Henry Clay and John McCain

By Fsrcoin

In my office hangs an old engraving of Henry Clay. It was no accidental acquisition. About 50 years ago I searched antique shops for it, being a political history freak and aspirant. Clay was the consummate model for a public career. The Senate was Olympus, and he its Zeus.

Clay was not a saint; he had eponymous feet; he was human, partisan, intensely ambitious, and scheming. But none of that undermined his devotion to the good of the country. You could even say he saved the country, twice no less, in 1820 and 1850, masterminding great bold compromises over the most divisive issue in U.S. history, staving off civil war.

“I like people that weren’t captured, okay?” said he who never served. “Captured” suggests insufficient warrior mettle. John McCain was shot down flying combat missions in Vietnam. Taken prisoner and tortured for five years. Offered early release because his father was an admiral, McCain considered it wrong to leave without his comrades.

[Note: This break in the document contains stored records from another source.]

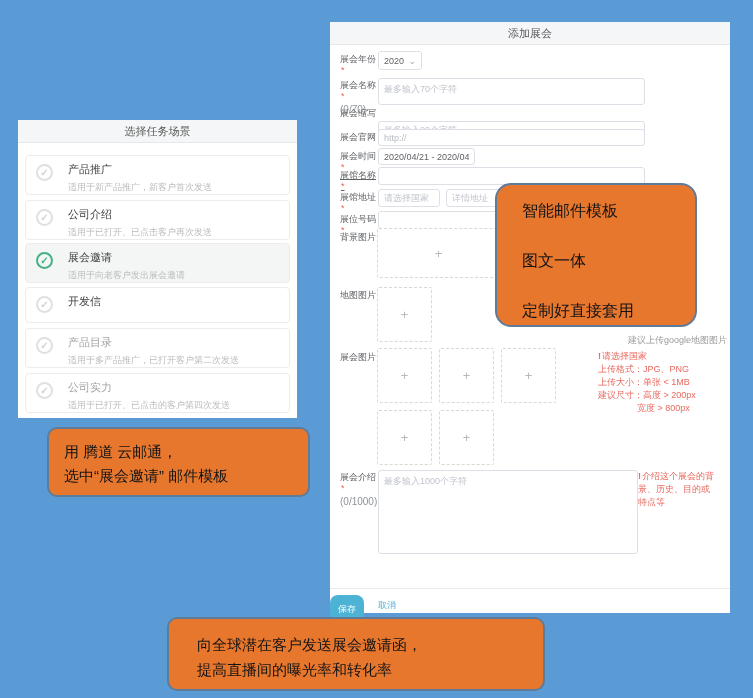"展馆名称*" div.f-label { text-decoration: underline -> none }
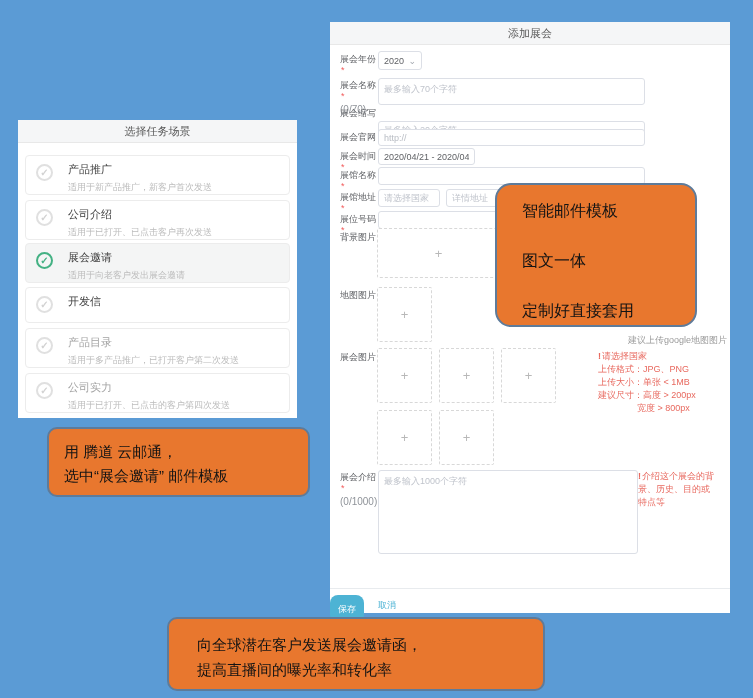"智能邮件模板" div { html: <div>智能邮件模板</div> -> none }
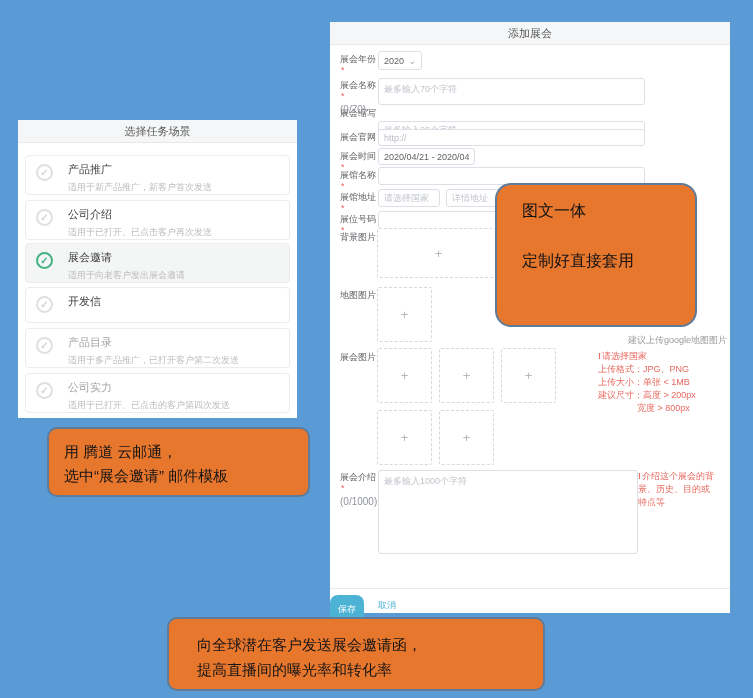"保存" .save-btn { left: 0 -> 16px }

Suffering aggressive brain cancer, John McCain postponed treatment last week to return to the Senate, to speak against the disgraceful way his Republican colleagues were trying to pass a disgraceful health care bill. It should instead be done, he said, in the open, with hearings and outreach and broad input. And, yes, compromise. And then John McCain cast the decisive 51st vote to kill, once and for all, that noxious bill.

Some saw here a rich payback for Trump’s disgusting insult. And perhaps this was some cosmic justice. But the true reason for John McCain’s vote was that it was the right thing to do.

Up in Senate Heaven, Henry Clay was smiling.